All lines in the material below that hold "camera" should be found and copied.

PROVIDED RECORDS -
——

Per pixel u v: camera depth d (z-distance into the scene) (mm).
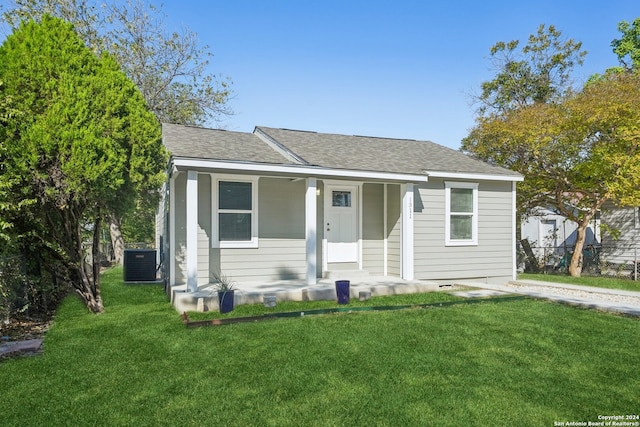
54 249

——

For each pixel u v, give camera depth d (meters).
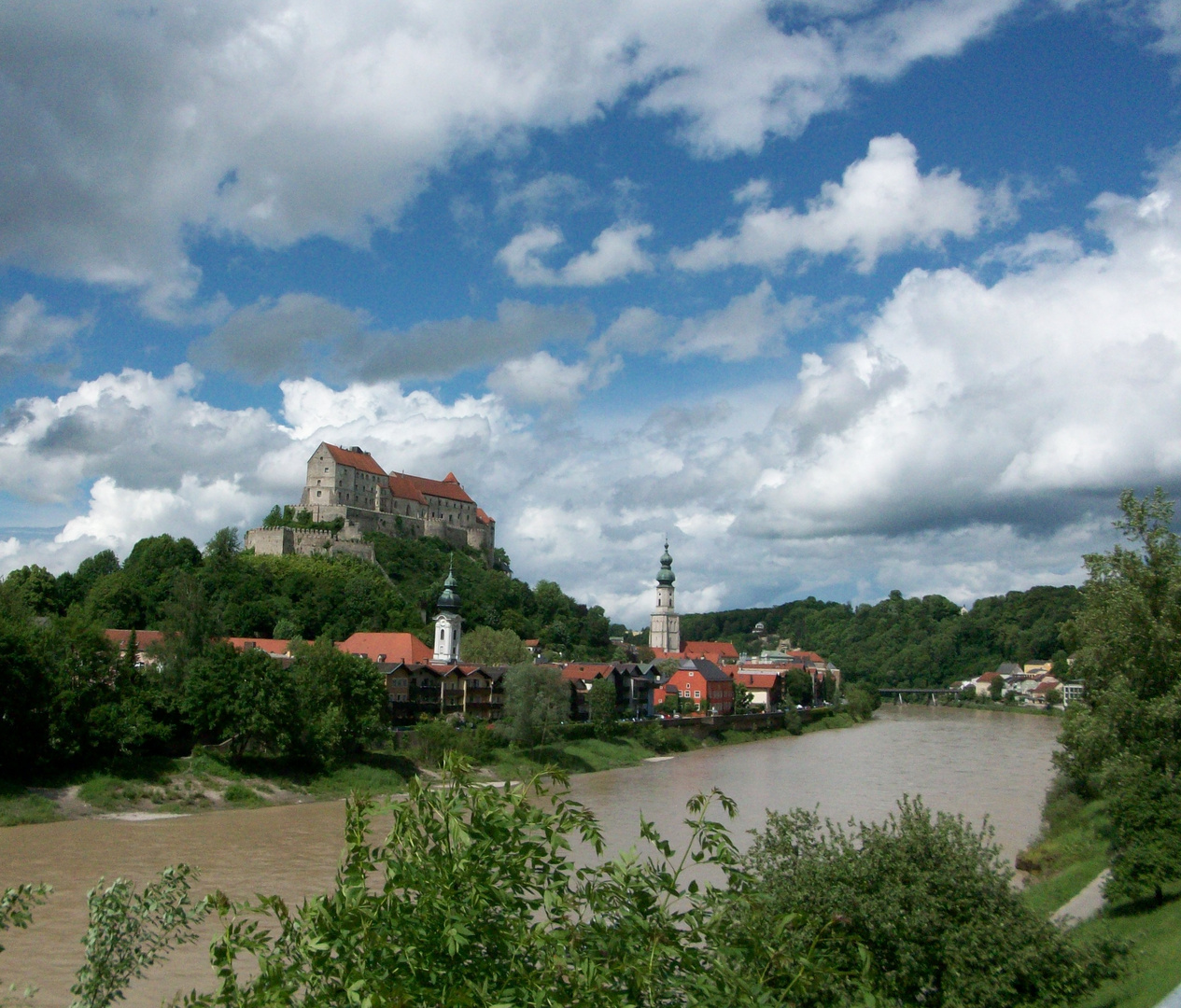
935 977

——

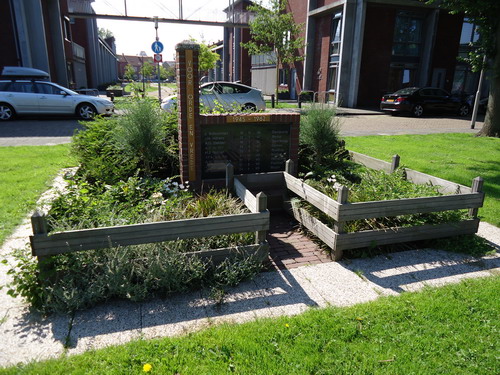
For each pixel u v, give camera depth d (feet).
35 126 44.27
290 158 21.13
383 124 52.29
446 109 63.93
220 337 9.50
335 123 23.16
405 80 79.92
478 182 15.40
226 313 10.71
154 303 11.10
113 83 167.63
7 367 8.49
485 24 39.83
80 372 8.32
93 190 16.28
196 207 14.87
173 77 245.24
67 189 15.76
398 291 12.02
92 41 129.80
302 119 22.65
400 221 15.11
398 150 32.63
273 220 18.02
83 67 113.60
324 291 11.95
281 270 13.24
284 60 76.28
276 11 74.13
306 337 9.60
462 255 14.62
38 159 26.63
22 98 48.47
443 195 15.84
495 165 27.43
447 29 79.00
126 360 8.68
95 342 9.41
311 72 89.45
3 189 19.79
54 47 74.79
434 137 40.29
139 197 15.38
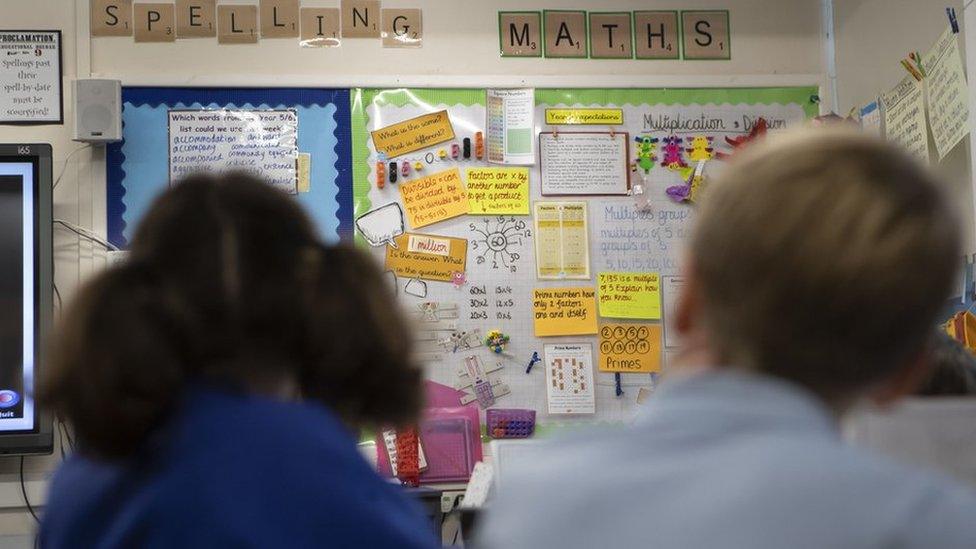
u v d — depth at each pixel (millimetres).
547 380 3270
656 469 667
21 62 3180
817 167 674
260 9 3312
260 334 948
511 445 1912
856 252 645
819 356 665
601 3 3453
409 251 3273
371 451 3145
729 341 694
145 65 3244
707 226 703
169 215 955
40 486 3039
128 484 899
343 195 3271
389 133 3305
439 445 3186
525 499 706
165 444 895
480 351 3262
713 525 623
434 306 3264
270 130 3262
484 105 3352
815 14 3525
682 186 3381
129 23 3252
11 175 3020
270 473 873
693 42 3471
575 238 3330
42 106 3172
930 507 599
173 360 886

——

OUTPUT OF THE TASK -
Per pixel u v: camera depth d (z-distance into the scene) (mm).
For each pixel u v, give camera depth d (meters).
For each pixel u v, give camera depth d (feet).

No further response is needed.